02-01-2014 - Nieuws, Wielrenblad

De Beklimming: Stockeu

“Ter ere van diens vijf zeges in Luik-Bastenaken-Luik wordt de Côte de Stockeu ook wel liefdevol ‘Stèle Eddy Merckx’ genoemd. Op de top staat een monument voor deze grote man. Net als Merckx kent deze klim geen genade: hij maalt renners fijn en spuugt ze uit.”

Het zijn de eerste regels van beklimming #41 uit de wielergids Hellingen van Simon Warrens, waarin hij de 50 meest beruchte Belgische heuvels in willekeurige volgorde beschrijft. De woorden over de Côte de Stockeu klinken alsof de 2,4 kilometer lange helling een specifiek Middeleeuws martelwerktuig betreft.

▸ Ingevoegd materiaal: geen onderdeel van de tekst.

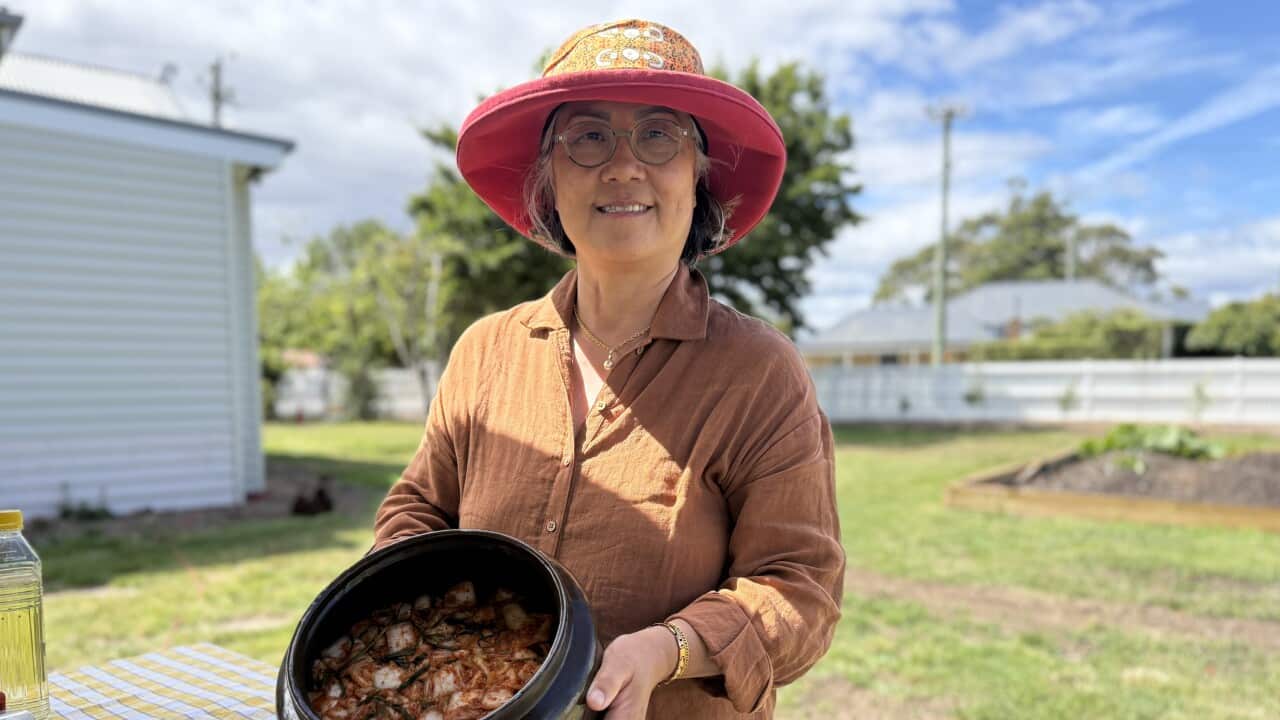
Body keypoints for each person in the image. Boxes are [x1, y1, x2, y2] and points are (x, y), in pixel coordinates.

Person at [373, 18, 845, 719]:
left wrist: (669, 648)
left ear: (698, 177)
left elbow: (799, 589)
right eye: (588, 136)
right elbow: (417, 512)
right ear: (550, 179)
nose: (624, 166)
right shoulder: (485, 351)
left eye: (659, 135)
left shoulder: (759, 372)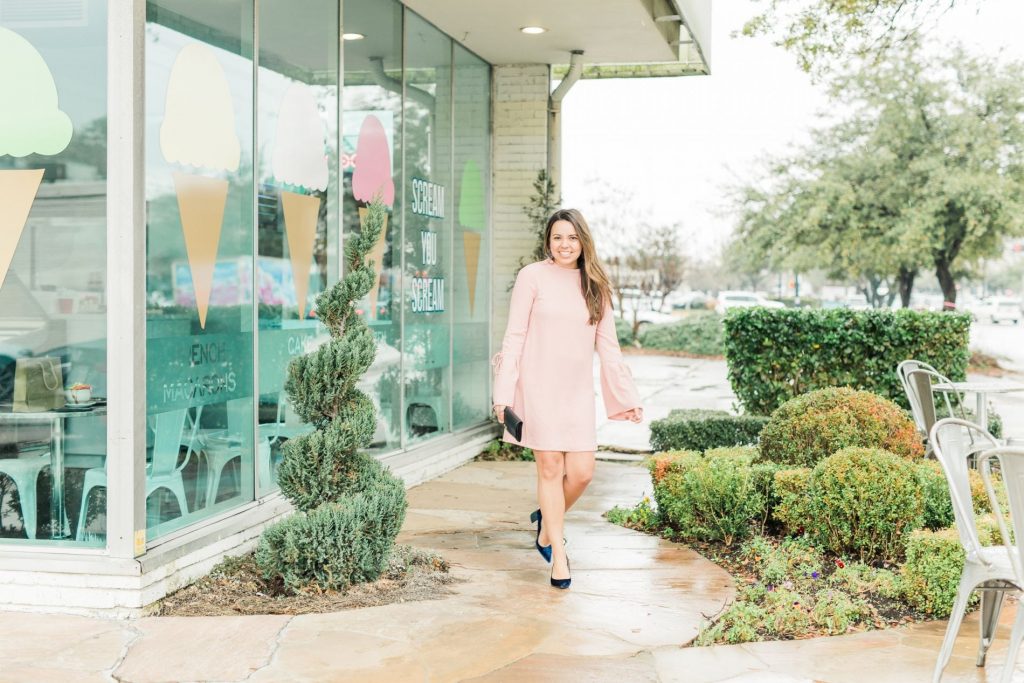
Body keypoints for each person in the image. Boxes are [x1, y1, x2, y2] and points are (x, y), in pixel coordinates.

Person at [491, 208, 643, 589]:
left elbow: (609, 347)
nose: (565, 244)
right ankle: (559, 555)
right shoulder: (532, 277)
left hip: (576, 392)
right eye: (558, 237)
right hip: (537, 387)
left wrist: (627, 397)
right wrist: (503, 394)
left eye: (572, 237)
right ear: (548, 241)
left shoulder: (596, 285)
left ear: (583, 242)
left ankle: (545, 527)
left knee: (581, 474)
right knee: (549, 469)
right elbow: (514, 337)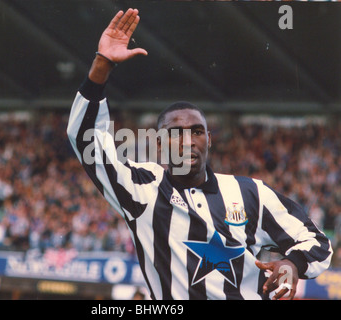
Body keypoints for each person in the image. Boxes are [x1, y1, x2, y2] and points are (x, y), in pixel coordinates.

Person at [67, 8, 333, 300]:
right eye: (175, 133)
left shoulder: (250, 193)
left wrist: (292, 264)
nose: (187, 141)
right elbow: (86, 140)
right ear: (160, 144)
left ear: (208, 139)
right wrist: (102, 65)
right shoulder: (141, 189)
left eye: (196, 131)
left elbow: (317, 241)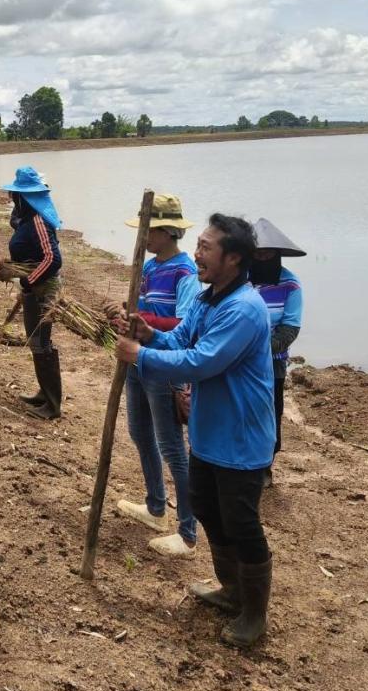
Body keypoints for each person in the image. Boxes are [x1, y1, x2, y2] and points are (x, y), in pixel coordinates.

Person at [114, 214, 276, 647]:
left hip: (241, 438)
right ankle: (231, 590)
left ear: (234, 258)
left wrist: (139, 357)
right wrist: (149, 335)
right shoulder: (209, 300)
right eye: (199, 245)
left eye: (206, 247)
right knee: (207, 507)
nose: (198, 253)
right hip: (208, 432)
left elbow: (201, 361)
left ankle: (255, 614)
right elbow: (181, 340)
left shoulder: (244, 309)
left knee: (242, 522)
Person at [112, 194, 201, 558]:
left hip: (164, 366)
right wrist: (124, 314)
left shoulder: (185, 273)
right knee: (139, 432)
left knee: (172, 447)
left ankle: (188, 532)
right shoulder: (149, 268)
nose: (143, 238)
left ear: (167, 231)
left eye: (149, 231)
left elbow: (183, 324)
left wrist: (144, 325)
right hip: (138, 361)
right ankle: (155, 507)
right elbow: (142, 307)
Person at [1, 166, 64, 420]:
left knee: (41, 343)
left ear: (24, 196)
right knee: (36, 342)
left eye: (15, 195)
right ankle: (44, 393)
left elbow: (53, 259)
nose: (11, 198)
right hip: (33, 288)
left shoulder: (38, 220)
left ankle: (52, 405)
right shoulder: (26, 217)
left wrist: (29, 281)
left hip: (43, 290)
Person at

Tekst: Eric Mijnster, Beeld: Mikel Buwalda

Stokkkieeee33

Eddy Merckx won 31 klassiekers en werd drie keer wereldkampioen. Hij kwam vijf keer thuis met geel om de schouders na afloop van de Tour de France en vijf keer met roze na de Giro d’Italia. Hij kon zeven keer als eerste zijn handen in de lucht steken bij Milaan – San Remo, en won vijf keer Luik-Bastenaken-Luik. Al deze overwinningen staan uitgeschreven op het monument op de top van de Côte de Stockeu, gevolgd door ‘etc’. Eddy Merckx won in totaal namelijk 525 wedstrijden. Onze zuiderburen zijn verstandig geweest door niet alle overwinningen te noemen. Een eerbetoon voor zijn volledige palmares zou het hoogste bouwwerk van België betekenen.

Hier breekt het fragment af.